In the meantime he had yet again missed the paper boy, who had apparently turned around at the end of the street and passed the house on his way back. To Yoel's astonishment and contrary to what he had imagined, it transpired that the boy, or the man, did not ride a bicycle but drove a shabby old Susita car, and threw the papers through the window into the garden paths as he went past. Perhaps he never even saw the note that Yoel had attached to the mailbox, and now it was too late to chase after him. A faint anger stirred within him at the thought that everything held a secret. But in fact secret was not the right word.
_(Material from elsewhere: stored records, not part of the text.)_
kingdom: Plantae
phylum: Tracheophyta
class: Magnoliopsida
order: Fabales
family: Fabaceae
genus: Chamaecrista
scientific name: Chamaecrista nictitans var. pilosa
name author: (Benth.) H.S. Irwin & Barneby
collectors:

It was not like a sealed book, but, rather, like an open book in which one could freely read clear, everyday things, indubitable things, morning, garden, bird, newspaper, but where one could also read in other ways. Combining, for example, every seventh word in reverse order. Or the fourth word of every other sentence. Or substituting certain letters. Or circling every letter that is preceded by a c. There is no limit to the number of possibilities, and each of them may indicate a different interpretation. An alternative meaning. Not necessarily a deeper, or more fascinating, or more obscure interpretation: just a totally different one. Without any resemblance to the obvious explanation. Or perhaps not? Yoel felt angry at the faint rage that stirred within him at these thoughts, because he always wanted to see himself as a calm, self-controlled man. How can you know which is the right access code? How can you discover, among the infinite combinations, the correct prefix? The key to the inner order of things? Moreover, how could you tell whether the code was universal, or whether it was personal, like a credit card, or unique, like a lottery ticket? How could you be sure that it didn't change every seven years, for example? Or every morning? Or every time somebody died? Especially when your eyes are tired and almost weeping from the effort, especially when the sky has cleared: the storks have flown away. Unless they were cranes.
And what if you never do decipher it? Surely you are being treated to special grace. You have been permitted to sense for an instant, in the moments before the dawn, that there really is a code. Through a half-felt touch on your spine. Now you know two things that you didn't know when you strained to make out the design of the elusive shapes on the wallpaper in the hotel room in Frankfurt: that there is an order, and that you will not decipher it. And what if there is not one code, but many? Suppose each person has his own code? You, who amazed the entire service when you managed to discover what it was that really made the blind millionaire coffee tycoon from Colombia seek out the Jewish secret service on his own initiative and volunteer an up-to-date mailing list of Nazis in hiding, from Acapulco to Valparaiso, how is it you are unable to distinguish between a guitar and a cello? Between a short circuit and a power outage. Between illness and longing. Between a panther and a Byzantine icon. Between Bangkok and Manila. And where the hell is that confounded wrench hiding? Let's go and fix the faucet, and then we'll turn the sprinklers on. Soon there'll be coffee too. That's it. Off you go. Forward march.